Around 11,000 years ago, megafauna that was roaming the earth began to go extinct. Mastodons were some of the largest land animals living on the planet at the time, and they migrated around present-day North America, from Alaska south to Mexico and east to Nova Scotia. They lived in swampy environments and mostly ate shrubs and low tree branches.
Scientists have now used a variety of techniques to show that environmental changes that came with the melting of glaciers had a significant impact on the movement of mastodons.
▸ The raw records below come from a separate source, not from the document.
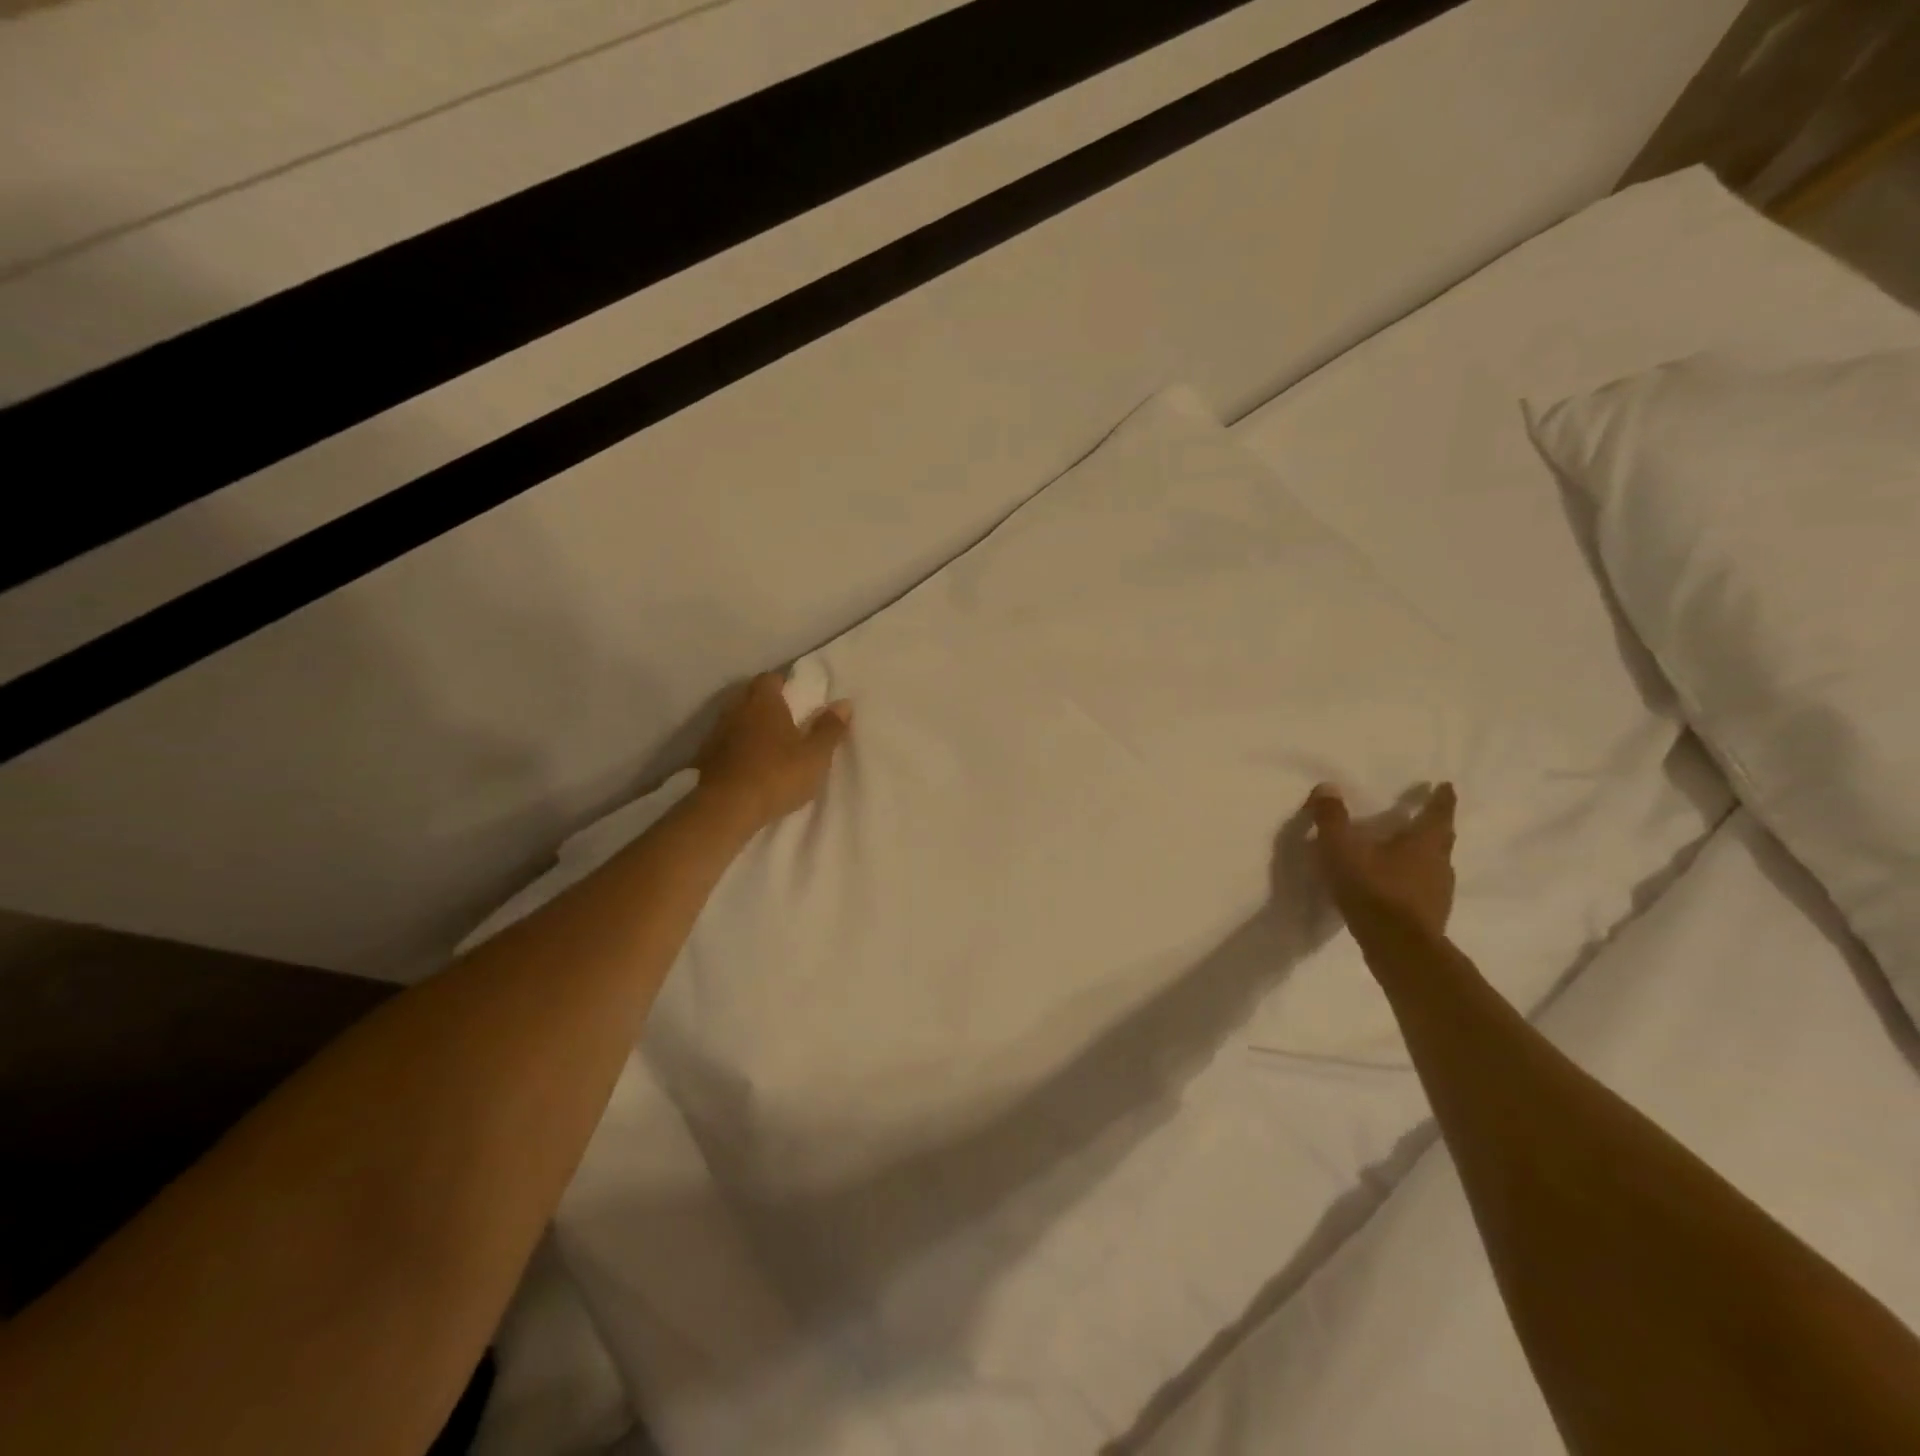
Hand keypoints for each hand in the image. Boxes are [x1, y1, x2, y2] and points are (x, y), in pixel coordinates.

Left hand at [694, 673, 852, 827]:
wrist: (725, 809)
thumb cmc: (777, 776)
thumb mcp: (815, 756)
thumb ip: (829, 729)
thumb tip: (844, 703)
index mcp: (764, 702)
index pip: (770, 679)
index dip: (784, 686)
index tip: (797, 700)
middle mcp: (735, 710)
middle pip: (750, 697)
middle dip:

The findings, which were reported in Nature Communications, used mitochondrial genomes that were reconstructed from the fossilized remains of 33 individual mastodons.
"The genetic data show a strong signal of migration, moving back and forth across the continent, driven, what appears to be entirely by climate," explained study author and evolutionary geneticist Hendrik Poinar, director of the McMaster Ancient DNA Centre. "These mastodons were living in Alaska at a time when it was warm, as well as Mexico and parts of Central America. These weren't stationary populations, the data show there was constant movement back and forth."
Researchers have long speculated about why they and 44 other large mammals went extinct. Many hypothesize that it was the combination of climate change, competition for food, and overhunting by humans. Temperatures have fluctuated repeatedly on Earth. Around 800,000 years ago, a dramatic shift happened; the ice sheets changed and regions that had once provided for animals like horses, bison, and mammoths began to shift toward generating sustenance for beaver, moose, and mastodon.
As the climate warmed and ice sheets melted, the mastodon moved with them into the northernmost parts of modern-day Alaska and the Yukon. These groups of mastodon had lots of room to roam, but less genetic diversity, which made them more vulnerable to change.
"By looking genetically at these animals which lived for the last 800,000 years, we can actually see the make-up of these populations that made it up to the north. It's really interesting because a lot of species presently, like moose and beaver, are rapidly expanding their range northwards by as much as tens to hundreds of kilometers every century," said lead study author Emil Karpinski, a graduate student at the Ancient DNA Centre and the Department of Biology at McMaster University.
"Analysis of DNA preserved in these fossil mastodon bones gives us so much more information on how these now-extinct beasts lived and died in comparison to what we know based on traditional paleontological approaches. These data hold the key to our understanding of how ancient animal communities like mastodons adapted to changes in the past, and provide clues to how arctic ecosystems will respond to future warming scenarios," added study co-author Dr. Grant Zazula, a paleontologist with the Government of Yukon.